1. What is the best solution book for Exercise 4.1 of  Chapter 4 Class 12 Maths? 

Vedantu's NCERT Solutions are the finest study materials for Exercise 4.1 of  Chapter 4 Class 12 Maths. These solutions are designed to help students understand the exercise questions and make the exam preparation process more fun. The content thoroughly covers all of the solutions and practise problems from Chapter 4's first exercise. The answers are simple to comprehend and error-free. Look no further since this is the most up-to-date, accurate, and reliable online math study material available. The PDF of the Solutions may be obtained for free from Vedantu's official website or the Vedantu app.

2. Can you please provide a detailed Stepwise Study Plan to ace Class 12 Maths Chapter 4 Exercise 4.1? 

Before solving problems from Exercise 4.1 of  Chapter 4 Class 12 Maths, the first step is to memorise the formulae and comprehend how they are used. Then, complete Exercise 4.1 by solving all of the questions. To help you with this exercise, you may use Vedantu's NCERT Solutions for Exercise 4.1 by going to the page NCERT Solutions Class 12 Maths Exercise 4.1 or using the Vedantu app; these solutions are accessible for free. Last but not the least, previous year questions from this exercise should be practised in order to ace the CBSE Board Exam.
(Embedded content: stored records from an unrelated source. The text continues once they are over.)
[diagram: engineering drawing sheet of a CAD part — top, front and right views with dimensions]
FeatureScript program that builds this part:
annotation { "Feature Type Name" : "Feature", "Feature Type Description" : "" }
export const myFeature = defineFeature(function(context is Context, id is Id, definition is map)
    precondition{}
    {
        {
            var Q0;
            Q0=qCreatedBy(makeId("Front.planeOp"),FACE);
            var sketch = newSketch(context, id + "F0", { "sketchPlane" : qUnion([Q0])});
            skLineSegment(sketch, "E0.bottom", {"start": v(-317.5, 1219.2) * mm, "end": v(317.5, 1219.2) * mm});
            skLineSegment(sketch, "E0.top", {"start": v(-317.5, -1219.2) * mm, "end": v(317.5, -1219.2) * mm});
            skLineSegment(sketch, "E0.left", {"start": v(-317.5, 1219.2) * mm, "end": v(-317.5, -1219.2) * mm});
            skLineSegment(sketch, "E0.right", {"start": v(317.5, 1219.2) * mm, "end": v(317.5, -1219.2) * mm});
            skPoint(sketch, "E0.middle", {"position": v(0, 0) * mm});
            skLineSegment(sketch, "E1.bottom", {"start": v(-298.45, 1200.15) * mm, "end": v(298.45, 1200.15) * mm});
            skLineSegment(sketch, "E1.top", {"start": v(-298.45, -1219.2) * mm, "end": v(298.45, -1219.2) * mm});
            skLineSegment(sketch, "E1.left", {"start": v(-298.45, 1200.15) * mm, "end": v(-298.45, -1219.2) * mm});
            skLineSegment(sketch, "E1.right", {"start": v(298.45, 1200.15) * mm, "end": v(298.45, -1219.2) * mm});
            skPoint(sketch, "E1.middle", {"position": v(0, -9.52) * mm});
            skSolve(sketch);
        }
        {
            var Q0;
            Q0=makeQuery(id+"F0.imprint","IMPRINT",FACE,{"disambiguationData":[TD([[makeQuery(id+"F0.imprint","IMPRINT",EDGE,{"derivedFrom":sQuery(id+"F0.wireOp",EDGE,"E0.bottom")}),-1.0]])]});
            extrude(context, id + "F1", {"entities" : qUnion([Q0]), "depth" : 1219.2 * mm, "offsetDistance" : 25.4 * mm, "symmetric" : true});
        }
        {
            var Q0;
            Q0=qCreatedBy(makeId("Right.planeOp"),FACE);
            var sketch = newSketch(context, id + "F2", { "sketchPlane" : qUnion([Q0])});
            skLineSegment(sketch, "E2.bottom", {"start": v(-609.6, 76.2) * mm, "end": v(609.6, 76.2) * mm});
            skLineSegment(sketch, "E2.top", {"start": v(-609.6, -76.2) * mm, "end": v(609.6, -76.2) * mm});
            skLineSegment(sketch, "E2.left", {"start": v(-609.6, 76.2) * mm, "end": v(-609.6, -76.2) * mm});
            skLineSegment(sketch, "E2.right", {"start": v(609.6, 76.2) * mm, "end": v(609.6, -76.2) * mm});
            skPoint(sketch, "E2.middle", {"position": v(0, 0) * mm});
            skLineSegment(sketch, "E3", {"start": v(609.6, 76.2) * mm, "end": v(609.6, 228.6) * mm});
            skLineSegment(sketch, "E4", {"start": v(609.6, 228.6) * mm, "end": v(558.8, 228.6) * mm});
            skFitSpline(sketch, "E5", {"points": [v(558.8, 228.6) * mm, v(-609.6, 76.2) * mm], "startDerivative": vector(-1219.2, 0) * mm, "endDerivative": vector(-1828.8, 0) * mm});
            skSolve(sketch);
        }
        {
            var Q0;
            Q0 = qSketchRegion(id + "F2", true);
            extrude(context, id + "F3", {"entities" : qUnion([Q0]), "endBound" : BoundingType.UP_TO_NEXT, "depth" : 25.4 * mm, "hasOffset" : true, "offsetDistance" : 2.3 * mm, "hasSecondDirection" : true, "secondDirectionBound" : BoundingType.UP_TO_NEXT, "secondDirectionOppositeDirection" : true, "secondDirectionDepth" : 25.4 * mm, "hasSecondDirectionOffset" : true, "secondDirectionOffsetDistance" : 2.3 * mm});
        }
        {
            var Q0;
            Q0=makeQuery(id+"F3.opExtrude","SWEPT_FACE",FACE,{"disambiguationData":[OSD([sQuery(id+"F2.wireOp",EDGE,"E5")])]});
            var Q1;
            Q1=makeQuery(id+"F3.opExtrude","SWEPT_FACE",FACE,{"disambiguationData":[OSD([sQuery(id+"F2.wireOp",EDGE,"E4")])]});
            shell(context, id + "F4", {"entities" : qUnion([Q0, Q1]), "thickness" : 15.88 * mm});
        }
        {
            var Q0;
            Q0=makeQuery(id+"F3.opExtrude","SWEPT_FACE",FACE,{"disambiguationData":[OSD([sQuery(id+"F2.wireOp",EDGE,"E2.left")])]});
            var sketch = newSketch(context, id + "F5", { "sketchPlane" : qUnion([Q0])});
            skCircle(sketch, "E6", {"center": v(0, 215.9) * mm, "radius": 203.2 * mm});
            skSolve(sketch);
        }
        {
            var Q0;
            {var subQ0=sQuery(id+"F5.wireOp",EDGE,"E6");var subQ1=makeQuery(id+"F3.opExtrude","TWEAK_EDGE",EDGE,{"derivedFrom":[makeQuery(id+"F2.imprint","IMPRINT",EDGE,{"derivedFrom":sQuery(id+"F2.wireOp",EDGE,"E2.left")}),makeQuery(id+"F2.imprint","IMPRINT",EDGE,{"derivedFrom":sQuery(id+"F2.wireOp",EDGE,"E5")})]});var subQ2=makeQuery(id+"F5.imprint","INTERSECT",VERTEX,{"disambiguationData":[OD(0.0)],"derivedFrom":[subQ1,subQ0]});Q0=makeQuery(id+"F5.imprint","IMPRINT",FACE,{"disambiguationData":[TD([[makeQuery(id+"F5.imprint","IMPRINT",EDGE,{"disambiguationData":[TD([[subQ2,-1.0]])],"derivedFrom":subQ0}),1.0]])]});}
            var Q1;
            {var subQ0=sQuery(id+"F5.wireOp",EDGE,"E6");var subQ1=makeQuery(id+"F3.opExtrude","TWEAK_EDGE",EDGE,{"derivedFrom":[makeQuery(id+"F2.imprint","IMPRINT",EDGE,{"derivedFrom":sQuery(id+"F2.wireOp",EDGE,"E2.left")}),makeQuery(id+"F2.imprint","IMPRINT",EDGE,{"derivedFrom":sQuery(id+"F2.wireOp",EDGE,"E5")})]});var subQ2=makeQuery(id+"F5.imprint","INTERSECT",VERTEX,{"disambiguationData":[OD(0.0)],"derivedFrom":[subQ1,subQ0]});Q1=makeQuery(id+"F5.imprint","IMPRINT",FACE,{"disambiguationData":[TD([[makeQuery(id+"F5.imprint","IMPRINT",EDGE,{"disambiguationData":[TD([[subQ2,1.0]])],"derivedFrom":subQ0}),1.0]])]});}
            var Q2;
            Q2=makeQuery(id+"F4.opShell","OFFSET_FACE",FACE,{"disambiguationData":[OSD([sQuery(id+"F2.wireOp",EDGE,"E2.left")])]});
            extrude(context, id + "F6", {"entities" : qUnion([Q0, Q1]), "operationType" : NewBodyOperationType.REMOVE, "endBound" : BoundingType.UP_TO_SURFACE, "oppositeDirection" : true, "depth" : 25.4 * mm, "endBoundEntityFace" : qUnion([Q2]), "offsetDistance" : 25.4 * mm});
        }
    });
3. Do I need to practice all the questions provided in Exercise 4.1 of  Chapter 4 Class 12 Maths? 

From an examination standpoint, each question in NCERT of Exercise 4.1 of  Chapter 4 Class 12 Maths is essential. To do well in the Maths exam, you must practise all of the different types of questions included in Exercise 4.1. You will learn something new from each question. For the best results on the Maths exam, practise the problems you find difficult many times and focus more on your areas of weakness.
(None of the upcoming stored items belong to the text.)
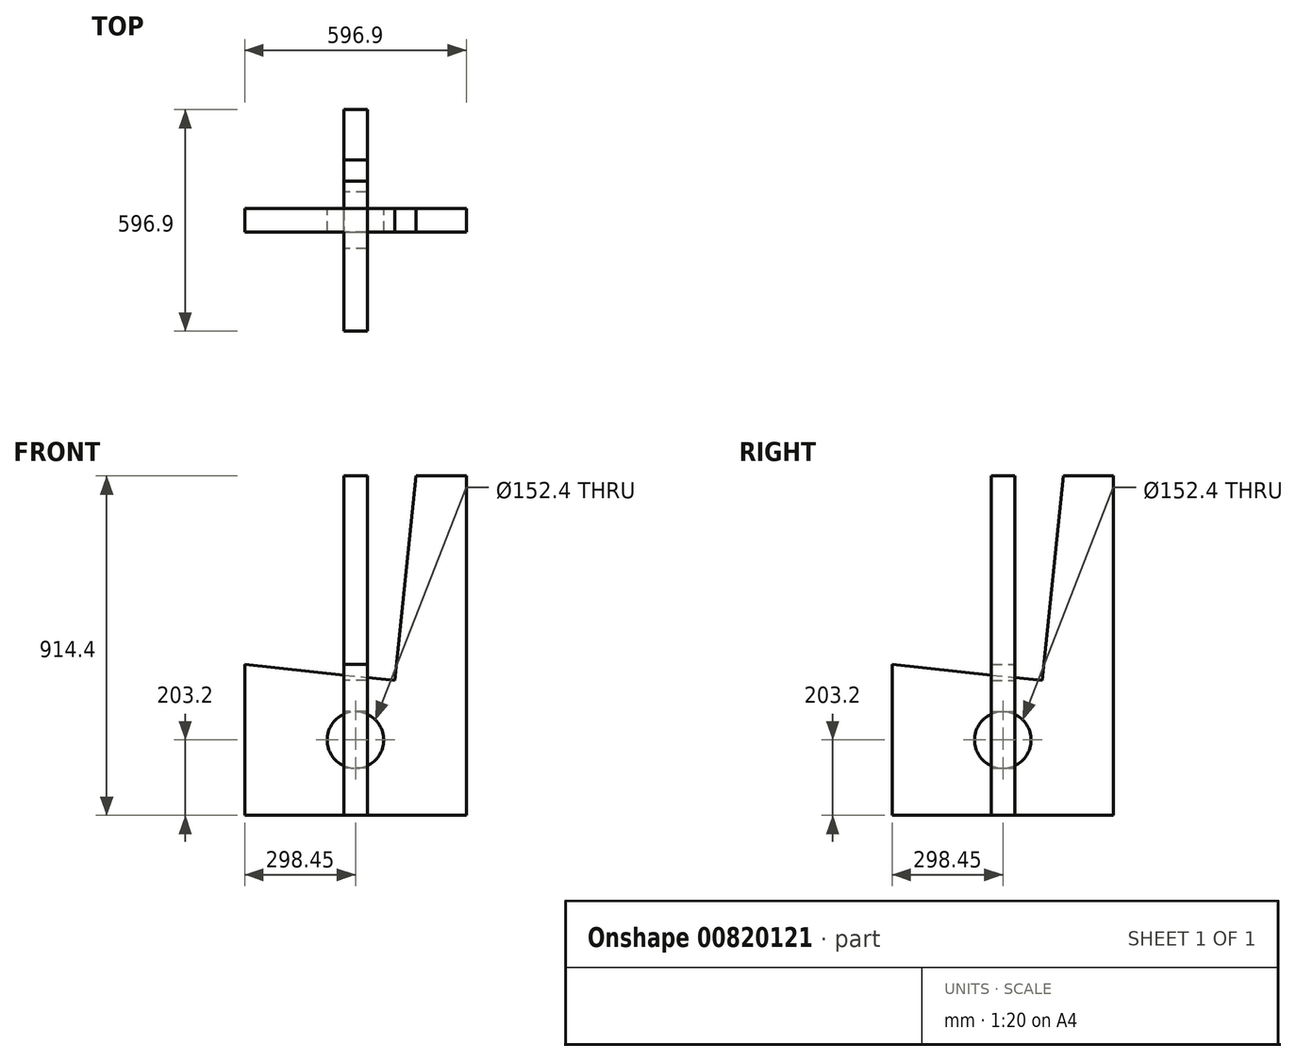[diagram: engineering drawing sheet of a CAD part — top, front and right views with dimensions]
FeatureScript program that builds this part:
annotation { "Feature Type Name" : "Feature", "Feature Type Description" : "" }
export const myFeature = defineFeature(function(context is Context, id is Id, definition is map)
    precondition{}
    {
        {
            var Q0;
            Q0=qCreatedBy(makeId("Front.planeOp"),FACE);
            var sketch = newSketch(context, id + "F0", { "sketchPlane" : qUnion([Q0])});
            skLineSegment(sketch, "E0.bottom", {"start": v(0, 0) * mm, "end": v(596.9, 0) * mm});
            skLineSegment(sketch, "E0.top", {"start": v(462.03, 914.4) * mm, "end": v(596.9, 914.4) * mm});
            skLineSegment(sketch, "E0.left", {"start": v(0, 0) * mm, "end": v(0, 406.4) * mm});
            skLineSegment(sketch, "E0.right", {"start": v(596.9, 0) * mm, "end": v(596.9, 914.4) * mm});
            skLineSegment(sketch, "E1", {"start": v(0, 406.4) * mm, "end": v(404.17, 363.92) * mm});
            skLineSegment(sketch, "E2", {"start": v(404.17, 363.92) * mm, "end": v(462.03, 914.4) * mm});
            skLineSegment(sketch, "E3", {"start": v(596.9, 0) * mm, "end": v(596.9, 203.2) * mm});
            skLineSegment(sketch, "E4", {"start": v(298.45, 203.2) * mm, "end": v(298.45, 0) * mm});
            skCircle(sketch, "E5", {"center": v(298.45, 203.2) * mm, "radius": 76.2 * mm});
            skLineSegment(sketch, "E6", {"start": v(298.45, 0) * mm, "end": v(298.45, 127) * mm});
            skSolve(sketch);
        }
        {
            var Q0;
            Q0 = qSketchRegion(id + "F0", true);
            extrude(context, id + "F1", {"entities" : qUnion([Q0]), "depth" : 63.5 * mm, "offsetDistance" : 25 * mm});
        }
        {
            var Q0;
            Q0=makeQuery(id+"F1.opExtrude","SWEPT_BODY",BODY,{"disambiguationData":[OSD([sQuery(id+"F0.wireOp",EDGE,"E0.bottom"),sQuery(id+"F0.wireOp",EDGE,"E0.top"),sQuery(id+"F0.wireOp",EDGE,"E0.right"),sQuery(id+"F0.wireOp",EDGE,"E0.left"),sQuery(id+"F0.wireOp",EDGE,"E1"),sQuery(id+"F0.wireOp",EDGE,"E2"),sQuery(id+"F0.wireOp",EDGE,"E3"),sQuery(id+"F0.wireOp",EDGE,"E5")])]});
            transform(context, id + "F2", {"entities" : qUnion([Q0]), "transformType" : TransformType.COPY});
        }
        {
            var Q0;
            Q0=makeQuery(id+"F1.opExtrude","SWEPT_FACE",FACE,{"disambiguationData":[OSD([sQuery(id+"F0.wireOp",EDGE,"E0.bottom")])]});
            var sketch = newSketch(context, id + "F3", { "sketchPlane" : qUnion([Q0])});
            skLineSegment(sketch, "E7", {"start": v(298.45, 0) * mm, "end": v(298.45, 63.5) * mm});
            skLineSegment(sketch, "E8", {"start": v(298.45, 63.5) * mm, "end": v(298.45, 31.75) * mm});
            skCircle(sketch, "E9", {"center": v(298.45, 31.75) * mm, "radius": 31.75 * mm});
            skSolve(sketch);
        }
        {
            var Q0;
            {var subQ0=sQuery(id+"F3.wireOp",EDGE,"E7");Q0=makeQuery(id+"F3.imprint","IMPRINT",FACE,{"disambiguationData":[TD([[makeQuery(id+"F3.imprint","IMPRINT",EDGE,{"derivedFrom":subQ0}),-1.0]])]});}
            extrude(context, id + "F4", {"entities" : qUnion([Q0]), "oppositeDirection" : true, "depth" : 609.6 * mm, "offsetDistance" : 25 * mm});
        }
        {
            var Q0;
            Q0=makeQuery(id+"F4.opExtrude","SWEPT_FACE",FACE,{"disambiguationData":[OSD([sQuery(id+"F3.wireOp",EDGE,"E7"),sQuery(id+"F3.wireOp",EDGE,"E8")])]});
            var sketch = newSketch(context, id + "F5", { "sketchPlane" : qUnion([Q0])});
            skLineSegment(sketch, "E10", {"start": v(31.75, 0) * mm, "end": v(31.75, 609.6) * mm});
            skSolve(sketch);
        }
        {
            var Q0;
            Q0=makeQuery(id+"F1.opExtrude","SWEPT_BODY",BODY,{"disambiguationData":[OSD([sQuery(id+"F0.wireOp",EDGE,"E0.bottom"),sQuery(id+"F0.wireOp",EDGE,"E0.top"),sQuery(id+"F0.wireOp",EDGE,"E0.right"),sQuery(id+"F0.wireOp",EDGE,"E0.left"),sQuery(id+"F0.wireOp",EDGE,"E1"),sQuery(id+"F0.wireOp",EDGE,"E2"),sQuery(id+"F0.wireOp",EDGE,"E3"),sQuery(id+"F0.wireOp",EDGE,"E5")])]});
            var Q1;
            Q1=sQuery(id+"F5.wireOp",EDGE,"E10");
            transform(context, id + "F6", {"entities" : qUnion([Q0]), "transformType" : TransformType.ROTATION, "transformAxis" : qUnion([Q1]), "angle" : 90 * degree, "makeCopy" : false});
        }
        {
            var Q0;
            Q0=makeQuery(id+"F4.opExtrude","SWEPT_BODY",BODY,{"disambiguationData":[OSD([sQuery(id+"F3.wireOp",EDGE,"E7"),sQuery(id+"F3.wireOp",EDGE,"E8"),sQuery(id+"F3.wireOp",EDGE,"E9")])]});
            deleteBodies(context, id + "F7", {"entities" : qUnion([Q0])});
        }
    });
4. Is it sufficient to practice Exercise 4.1 of  Chapter 4 Class 12 Maths or do I need to practice it from other reference books too? 

To ace Class 12 Maths Board exams, you must, first, be clear with all the questions of Exercise 4.1 from the NCERT Maths standard textbook. It is always better to practice more, so after completing NCERT questions, you can practice the most important questions from other reference books such as RD Sharma and RS Aggarwal. The more you practice, the more you will strengthen your preparation of concepts from Exercise 4.1. Thus, to become a Maths topper in Class 12, you must also practice additional questions based on Exercise 4.1. 
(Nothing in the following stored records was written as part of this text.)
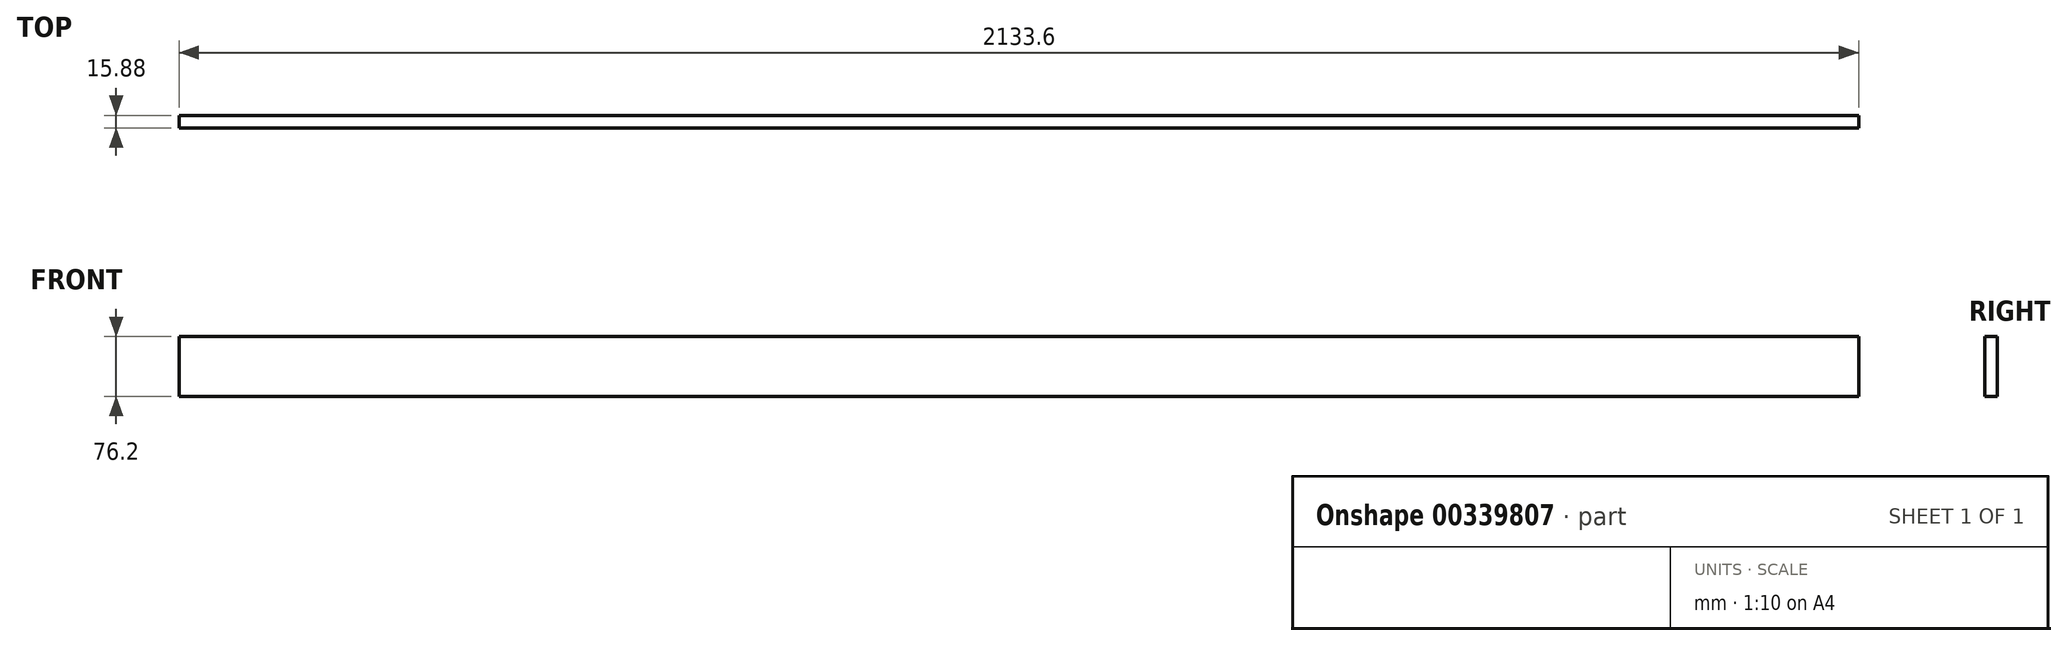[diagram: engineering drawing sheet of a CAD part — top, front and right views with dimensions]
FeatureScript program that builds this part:
annotation { "Feature Type Name" : "Feature", "Feature Type Description" : "" }
export const myFeature = defineFeature(function(context is Context, id is Id, definition is map)
    precondition{}
    {
        {
            var Q0;
            Q0=qCreatedBy(makeId("Front.planeOp"),FACE);
            var sketch = newSketch(context, id + "F0", { "sketchPlane" : qUnion([Q0])});
            skLineSegment(sketch, "E0.bottom", {"start": v(-86.82, 64.31) * mm, "end": v(2046.78, 64.31) * mm});
            skLineSegment(sketch, "E0.top", {"start": v(-86.82, -11.89) * mm, "end": v(2046.78, -11.89) * mm});
            skLineSegment(sketch, "E0.left", {"start": v(-86.82, 64.31) * mm, "end": v(-86.82, -11.89) * mm});
            skLineSegment(sketch, "E0.right", {"start": v(2046.78, 64.31) * mm, "end": v(2046.78, -11.89) * mm});
            skSolve(sketch);
        }
        {
            var Q0;
            Q0=makeQuery(id+"F0.imprint","IMPRINT",FACE,{"disambiguationData":[TD([[makeQuery(id+"F0.imprint","IMPRINT",EDGE,{"derivedFrom":sQuery(id+"F0.wireOp",EDGE,"E0.bottom")}),-1.0]])]});
            extrude(context, id + "F1", {"entities" : qUnion([Q0]), "oppositeDirection" : true, "depth" : 15.88 * mm});
        }
    });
5. What are the most important questions in Exercise 4.1 of  Chapter 4 Class 12 Maths? 

Exercise 4.1 of Class 12 Maths contains various different kinds of questions on Determinants. The most important types of questions given in this exercise are as follows- finding a determinant when a matrix (having elements such as natural numbers, fractions, decimals or trigonometric identities); proving an equation having matrices and determinants; finding the value of 'x' when an equation having two equal matrices are given; determining the value of a determinant. By solving each of these types of questions, you will be able to understand the concept of determinants better.